### PROBLEM
Filter the records below for the word "изместване". Copy each line that holds it.

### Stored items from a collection
++++

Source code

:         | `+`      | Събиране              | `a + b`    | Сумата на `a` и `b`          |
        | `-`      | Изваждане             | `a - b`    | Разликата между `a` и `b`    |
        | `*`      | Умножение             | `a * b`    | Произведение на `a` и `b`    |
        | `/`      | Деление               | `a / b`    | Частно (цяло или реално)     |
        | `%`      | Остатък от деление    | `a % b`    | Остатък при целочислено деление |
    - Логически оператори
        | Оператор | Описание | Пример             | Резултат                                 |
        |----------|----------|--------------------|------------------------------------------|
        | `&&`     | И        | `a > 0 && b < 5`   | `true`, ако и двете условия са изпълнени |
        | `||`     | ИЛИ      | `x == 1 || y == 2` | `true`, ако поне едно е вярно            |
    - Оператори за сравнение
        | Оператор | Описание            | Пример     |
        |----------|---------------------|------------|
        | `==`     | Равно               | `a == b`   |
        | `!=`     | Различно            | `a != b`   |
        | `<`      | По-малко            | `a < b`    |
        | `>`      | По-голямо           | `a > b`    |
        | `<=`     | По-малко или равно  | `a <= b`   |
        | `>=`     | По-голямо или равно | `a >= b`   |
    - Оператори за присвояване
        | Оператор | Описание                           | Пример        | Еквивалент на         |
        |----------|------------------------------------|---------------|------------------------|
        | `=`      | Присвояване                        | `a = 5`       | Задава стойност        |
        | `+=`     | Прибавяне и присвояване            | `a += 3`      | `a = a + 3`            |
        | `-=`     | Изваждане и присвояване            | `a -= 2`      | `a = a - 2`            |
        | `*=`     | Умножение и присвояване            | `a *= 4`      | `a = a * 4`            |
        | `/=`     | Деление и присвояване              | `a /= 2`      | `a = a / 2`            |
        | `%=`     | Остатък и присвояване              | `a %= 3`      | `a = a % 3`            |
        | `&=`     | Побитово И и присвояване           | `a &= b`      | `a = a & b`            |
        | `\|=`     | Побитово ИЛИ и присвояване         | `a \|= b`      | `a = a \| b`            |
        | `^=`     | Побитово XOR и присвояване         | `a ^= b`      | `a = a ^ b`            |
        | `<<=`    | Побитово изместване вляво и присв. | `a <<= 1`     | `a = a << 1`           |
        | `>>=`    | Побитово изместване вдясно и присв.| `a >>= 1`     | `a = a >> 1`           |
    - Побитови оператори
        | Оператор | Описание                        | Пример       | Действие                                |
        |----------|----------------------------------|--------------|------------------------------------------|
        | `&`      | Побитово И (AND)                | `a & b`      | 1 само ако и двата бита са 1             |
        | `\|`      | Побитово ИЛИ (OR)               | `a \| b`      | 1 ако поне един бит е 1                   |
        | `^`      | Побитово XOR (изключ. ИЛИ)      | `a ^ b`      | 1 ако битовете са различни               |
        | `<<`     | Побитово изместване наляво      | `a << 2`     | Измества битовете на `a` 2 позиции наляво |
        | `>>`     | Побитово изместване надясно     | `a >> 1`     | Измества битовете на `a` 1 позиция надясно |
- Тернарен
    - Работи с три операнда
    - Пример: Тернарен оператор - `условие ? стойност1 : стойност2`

++++

### SOLVED PROBLEM
        | `<<=`    | Побитово изместване вляво и присв. | `a <<= 1`     | `a = a << 1`           |
        | `>>=`    | Побитово изместване вдясно и присв.| `a >>= 1`     | `a = a >> 1`           |
        | `<<`     | Побитово изместване наляво      | `a << 2`     | Измества битовете на `a` 2 позиции наляво |
        | `>>`     | Побитово изместване надясно     | `a >> 1`     | Измества битовете на `a` 1 позиция надясно |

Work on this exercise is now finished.